In 1843 Kreutzwald initiated the idea of the systematic collection of Estonian folklore. Alexander Heinrich Neus, under the auspices of the Society of Estonian Literati (Eesti Kirjameeste Selts), founded in 1842, published a three volume anthology of Estonian folksongs in 1852. This three volume set of some 1,300 songs is considered the first scholarly publication.

Soon after Dr. Jakob Hurt assumed the presidency of the Estonian Literati Society in 1872, a project was initiated for the systematic collection of folklore across Estonia. Both collecting and editing was coordinated by Jakob Hurt, organising around 1,400 volunteer collectors through appeals, through the press, brochures and personal correspondence. Hurt had planned the publication of a six-volume series to be called the "Monumenta Estoniae Antiquae".

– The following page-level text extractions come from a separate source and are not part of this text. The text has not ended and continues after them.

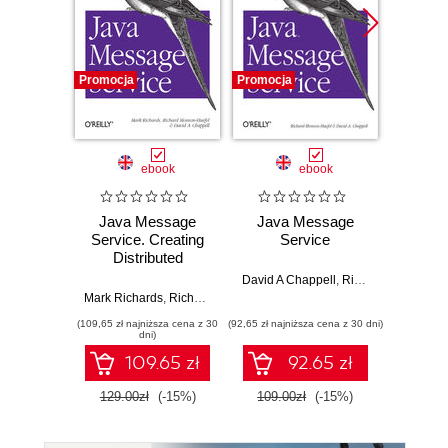
Promocja
Promocja
Nowość
Promocj
ebook
ebook
Java Message
Java Message
Desi
Service. Creating
Service
Imp
Distributed
Micros
Enterprise
Solut
David A Chappell
,
Richard Monson-Haefel
Applications. 2nd
Certifi
Mark Richards
,
Richard Monson-Haefel
,
David A Chappell
Wer
Edition
Ga
(109,65 zł najniższa cena z 30
(92,65 zł najniższa cena z 30 dni)
(125,10 zł 
DevOps
dni)
pass 
109.65 zł
92.65 zł
with 
and 
129.00zł
(-15%)
109.00zł
(-15%)
139.0
clo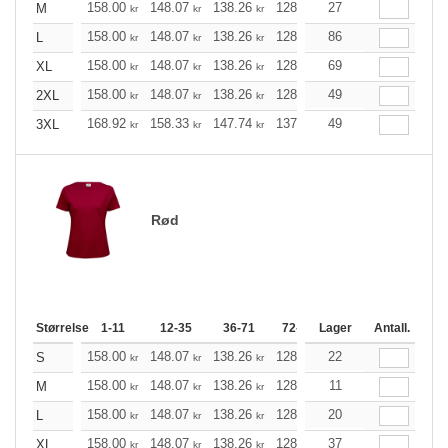
158.00
148.07
138.26
128.34
27
118.41
113.51
M
kr
kr
kr
kr
kr
158.00
148.07
138.26
128.34
86
118.41
113.51
L
kr
kr
kr
kr
kr
158.00
148.07
138.26
128.34
69
118.41
113.51
XL
kr
kr
kr
kr
kr
158.00
148.07
138.26
128.34
49
118.41
113.51
2XL
kr
kr
kr
kr
kr
168.92
158.33
147.74
137.26
49
126.66
121.42
3XL
kr
kr
kr
kr
kr
Rød
Størrelse
1-11
12-35
36-71
72-143
Lager
144-287
Antall.
288 +
158.00
148.07
138.26
128.34
22
118.41
113.51
S
kr
kr
kr
kr
kr
158.00
148.07
138.26
128.34
11
118.41
113.51
M
kr
kr
kr
kr
kr
158.00
148.07
138.26
128.34
20
118.41
113.51
L
kr
kr
kr
kr
kr
158.00
148.07
138.26
128.34
37
118.41
113.51
XL
kr
kr
kr
kr
kr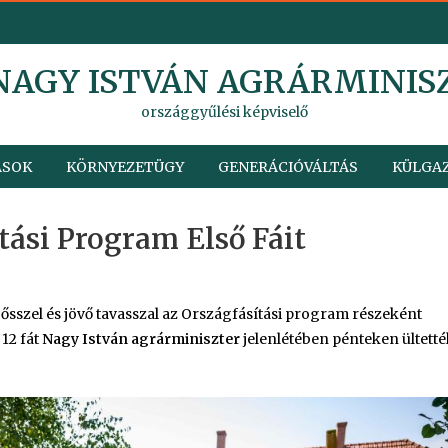
 NAGY ISTVÁN AGRÁRMINIS
országgyűlési képviselő
ÁSOK
KÖRNYEZETÜGY
GENERÁCIÓVÁLTÁS
KÜLGAZ
ítási Program Első Fáit
 ősszel és jövő tavasszal az Országfásítási program részeként
12 fát
Nagy István agrárminiszter
jelenlétében pénteken ültetté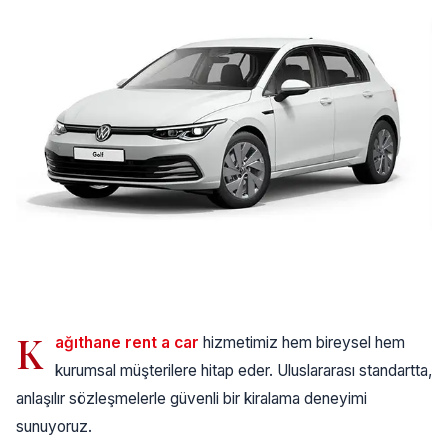
K
ağıthane rent a car
hizmetimiz hem bireysel hem
kurumsal müşterilere hitap eder. Uluslararası standartta,
anlaşılır sözleşmelerle güvenli bir kiralama deneyimi
sunuyoruz.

Between 1875 and 1886 two volumes of folksongs were published under the serial title Vana Kannel, (in German, Alte Harfe). Each volume contained the total material from one parish (kihelkond), thus establishing a principle of geographical and dialectal, rather than thematic, unity. Vana Kannel I gathered up the songs of the Põlva Parish in south-eastern Estonia, and volume II included those of Kolga-Jaani in central Estonia. Hurt was about to complete a third volume, the songs of the Viljandi Parish in central Estonia, but difficulties of publishing and the continual inflow of new material intervened.

Between 1904 and 1907, under the auspices of the Finnish Literature Society, Hurt published a three volume series of songs (Setukeste laulud) from the Setumaa district in southern Estonia. Later in 1907, Jakob Hurt died.

During the 1930s, the Estonian Folklore Archives revived Hurt's original project and published volumes III and IV of Vana Kannel in 1938 and 1941 respectively. Edited by Herbert Tampere, the third volume contains songs of Kuusalu Parish and the fourth volume songs of Karksi Parish. A fifth volume containing songs from Muhu island was under preparation, however World War II intervened. At that point songs from only four parishes and Setumaa, out of a total of 112 parishes, were in print.

During the Soviet period, the Monumenta Estoniae Antiquae project was revived in the mid-1950s, with an additional 40 volumes planned. The plan was to publish a volume on the Haljala parish on the island of Saaremaa in 1960, then publish one volume per year for the next 40 years through the joint efforts of the Museum of Literature and Tartu University. However, nothing came of that plan until 1985, when Vana Kannel 5 (Mustjala parish) was published. Kannel 6 (Haljala parish) was published in 1989. On the resumption of independence, volumes 7 (Kihnu parish) and 8 (Jõhvi and Iisaku parishes) were published in 1997 and 1999 respectively.